Senior Mason Plumlee wants to guide Duke to one more National Championship.
by David Cassilo / @dcassilo
Last summer, prior to his senior season, Mason Plumlee did not spend all day, every day in the gym. Instead, he took an internship. For four-to-five hours a day, Plumlee was learning about the world of finance as an intern with Barclays in Chicago.
“The goal of the internship was to make sure I’m not on the next 30 for 30: Broke,” Plumlee says, referring to a recent ESPN documentary about athletes who lose their money.
It was all part of his plan to maximize the effort in his workouts by spending less time in the gym.
“I would go hard in a shorter amount of time,” Plumlee says. “I got in, I lifted, I played, I did an individual workout.”
It doesn’t take a financial analyst to see Plumlee’s less-is-more workout schedule is paying huge dividends. Through Duke’s 22-3 start, Plumlee is averaging 17.6 ppg, 10.4 rpg and 1.6 bpg while looking like a strong candidate for ACC POY. Meanwhile, his stock has risen up Wooden Award rankings and NBA Draft boards, but that’s not much of a surprise to those who know him best.
“He wanted to be one of the best players in college basketball,” says his older brother, Miles. “He had very specific goals, and that’s one of them.”
Mason comes from a basketball family that hails from Warsaw, IN. Miles graduated Duke and is on the Indiana Pacers, while his younger brother, Marshall, is teammates with Mason.

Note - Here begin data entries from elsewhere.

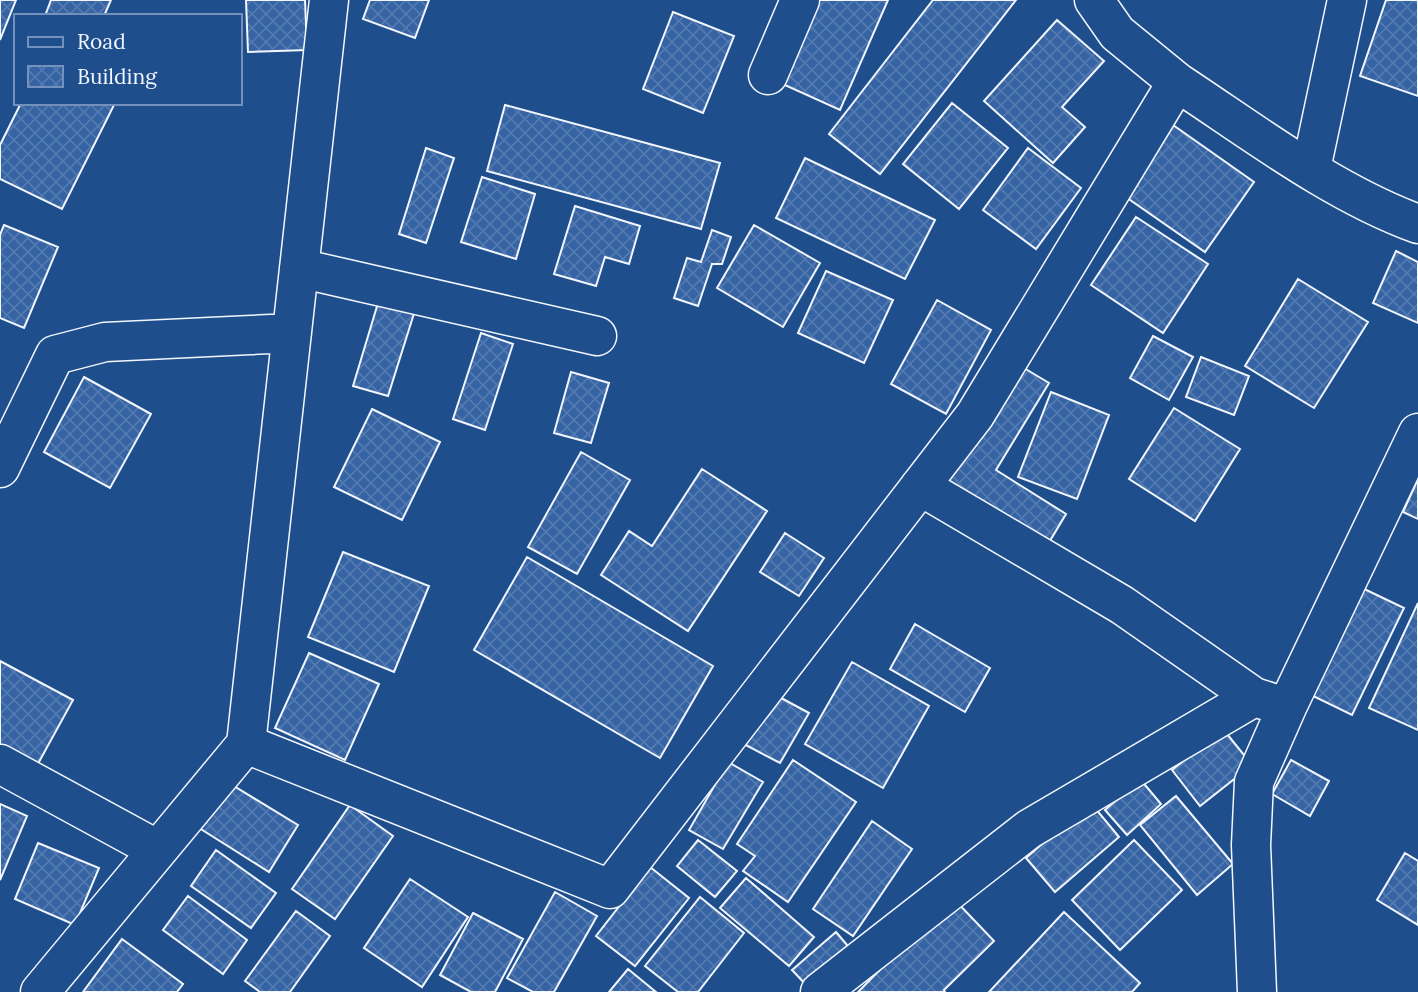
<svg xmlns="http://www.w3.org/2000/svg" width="1418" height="992" font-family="Lora,serif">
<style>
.building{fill:url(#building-cross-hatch);stroke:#f2f6ff;stroke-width:2}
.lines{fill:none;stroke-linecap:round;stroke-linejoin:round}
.minor-casing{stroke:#f2f6ff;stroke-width:41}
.minor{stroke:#1f4e8c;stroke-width:38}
</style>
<defs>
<pattern id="building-cross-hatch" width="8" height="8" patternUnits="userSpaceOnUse" patternTransform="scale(1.75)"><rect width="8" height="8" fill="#3563a3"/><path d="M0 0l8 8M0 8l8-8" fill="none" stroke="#537ab1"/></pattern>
</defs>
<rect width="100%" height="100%" fill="#1f4e8c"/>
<path class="building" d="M 0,0 L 16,0 L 0,40 Z
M 51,0 L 111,0 L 104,16 L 45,16 Z
M 246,0 L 305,0 L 307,50 L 248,52 Z
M 370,0 L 429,0 L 415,38 L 363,19 Z
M 813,0 L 888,0 L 840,110 L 776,81 Z
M 933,0 L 1016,0 L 880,174 L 829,134 Z
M 1386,0 L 1418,0 L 1418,96 L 1360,76 Z
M 673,12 L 734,36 L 703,113 L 643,89 Z
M 1057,20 L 1104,61 L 1062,107 L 1085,127 L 1053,163 L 984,101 Z
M 21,103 L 115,103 L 62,209 L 0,179 L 0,145 Z
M 952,103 L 1008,148 L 959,209 L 903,164 Z
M 505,105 L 720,163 L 701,229 L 487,171 Z
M 1173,125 L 1254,182 L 1205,252 L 1123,195 Z
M 426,148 L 454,158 L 426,243 L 399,234 Z
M 1028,148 L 1081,188 L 1036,249 L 983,210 Z
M 805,158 L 935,220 L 905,279 L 776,218 Z
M 482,177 L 535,194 L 516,259 L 461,242 Z
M 575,206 L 640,226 L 629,264 L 605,257 L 596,286 L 554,274 Z
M 1136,217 L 1208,264 L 1163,333 L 1091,285 Z
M 4,225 L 58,247 L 24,328 L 0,318 L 0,235 Z
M 754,225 L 820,263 L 783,327 L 717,288 Z
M 712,230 L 731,237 L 722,264 L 712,264 L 698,306 L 674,298 L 687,258 L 701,262 Z
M 1396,251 L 1418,262 L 1418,323 L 1373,303 Z
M 826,271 L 893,300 L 864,363 L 798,333 Z
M 1298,279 L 1368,322 L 1314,408 L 1245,366 Z
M 381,293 L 417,304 L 388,396 L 353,386 Z
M 937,300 L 991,330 L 946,414 L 891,384 Z
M 481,333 L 513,344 L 485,430 L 453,419 Z
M 1153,336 L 1193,357 L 1169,400 L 1130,378 Z
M 1201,357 L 1249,376 L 1234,415 L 1186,397 Z
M 1019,365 L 1049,383 L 996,470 L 1066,514 L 1048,544 L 948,482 Z
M 571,372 L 609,383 L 591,443 L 554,433 Z
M 84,377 L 151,414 L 110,488 L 44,452 Z
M 1051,392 L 1109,415 L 1077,499 L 1018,477 Z
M 1174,408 L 1240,449 L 1195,521 L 1129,479 Z
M 372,409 L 440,442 L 402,520 L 334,487 Z
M 581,452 L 630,480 L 577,574 L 528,547 Z
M 702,469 L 767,511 L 688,631 L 601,575 L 629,531 L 652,546 Z
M 1418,479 L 1418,519 L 1403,512 Z
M 785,533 L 824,558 L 799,596 L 760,572 Z
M 343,552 L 429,586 L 394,672 L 308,637 Z
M 527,557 L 713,666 L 660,758 L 474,650 Z
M 1358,586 L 1404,608 L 1352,715 L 1307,693 Z
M 1418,603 L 1418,730 L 1369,708 Z
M 915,624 L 990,668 L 965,712 L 890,669 Z
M 309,653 L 379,684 L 345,760 L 275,728 Z
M 0,661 L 73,700 L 34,771 L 0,752 Z
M 852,662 L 929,706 L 883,788 L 805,744 Z
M 770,692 L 809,713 L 780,763 L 742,743 Z
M 1223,729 L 1252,765 L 1200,806 L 1172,770 Z
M 793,760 L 856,802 L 788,902 L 743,871 L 755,856 L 737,844 Z
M 1291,760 L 1329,781 L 1310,816 L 1272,794 Z
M 728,762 L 763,782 L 723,849 L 689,830 Z
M 1140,779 L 1161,804 L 1127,835 L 1105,810 Z
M 224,780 L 298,825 L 269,872 L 196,826 Z
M 1176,796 L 1233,864 L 1197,895 L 1140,825 Z
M 1090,802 L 1119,837 L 1055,892 L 1026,858 Z
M 0,804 L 27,816 L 0,880 Z
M 350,805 L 393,836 L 335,919 L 292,889 Z
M 872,821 L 912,849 L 853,936 L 813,909 Z
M 698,840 L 737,871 L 715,897 L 677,866 Z
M 1134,840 L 1182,890 L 1120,950 L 1072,900 Z
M 38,843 L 99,868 L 75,925 L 15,899 Z
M 216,850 L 276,893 L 251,928 L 191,886 Z
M 1405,853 L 1418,861 L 1418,925 L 1377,900 Z
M 650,867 L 689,898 L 635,966 L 596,936 Z
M 746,878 L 814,937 L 789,966 L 720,908 Z
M 410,879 L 468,917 L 422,987 L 364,948 Z
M 555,892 L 597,916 L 554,992 L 533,992 L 507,978 Z
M 188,896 L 247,940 L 223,974 L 163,930 Z
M 700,897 L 744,933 L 698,992 L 678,992 L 645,966 Z
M 952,897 L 994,941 L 944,990 L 945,992 L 858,992 Z
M 296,911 L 330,936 L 290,992 L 260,992 L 245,981 Z
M 1064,912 L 1140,983 L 1132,992 L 989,992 Z
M 473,913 L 523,939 L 495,992 L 471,992 L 440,975 Z
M 836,932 L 853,952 L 810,989 L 792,970 Z
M 122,939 L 183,984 L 177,992 L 83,992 Z
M 628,969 L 656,992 L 609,992 Z"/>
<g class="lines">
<g class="minor-casing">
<path id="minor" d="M 1094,0 L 1117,33 L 1177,82
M 768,75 L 800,0
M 1311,169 L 1347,0
M 299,268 L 597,336
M 0,468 L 55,355 L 105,342 L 292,333
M 920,486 L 1122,605 L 1254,697 L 1276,704
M 246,744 L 610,889 L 975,415 L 1177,82 C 1253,132 1333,193 1418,224
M 0,764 L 158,850
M 40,992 L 246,744 L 329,0
M 820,992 L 1029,829 L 1254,697
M 1257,992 L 1251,845 L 1254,782 L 1287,707 L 1418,433"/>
</g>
<use href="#minor" class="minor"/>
</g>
<rect x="14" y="14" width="228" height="91" fill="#1f4e8c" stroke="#7391ba" stroke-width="2"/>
<rect x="28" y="37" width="35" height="10" fill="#1f4e8c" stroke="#7391ba" stroke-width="2"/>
<text x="77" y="49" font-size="21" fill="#f2f6ff">Road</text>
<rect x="28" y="66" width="35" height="21" fill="url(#building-cross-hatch)" stroke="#7391ba" stroke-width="2"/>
<text x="77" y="84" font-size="21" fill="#f2f6ff">Building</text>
</svg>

Over Christmas, the Plumlee family had the rare treat of all gathering together at Miles’ place. As you would expect with three Duke attendees, the Christmas festivities included more than just eggnog and holiday movies.
“The go-to game is Blokus, which is a puzzle strategy game,” Mason says. “It’s pretty competitive.”
Back in Durham, the biggest piece of the puzzle in Duke’s title run is Mason. Although he won a Championship as a freshman, he wants a greater impact than the three minutes he played that night.
“It happened my freshman year, and I wasn’t necessarily in the role I wanted to be in,” he says. “I still have that goal.”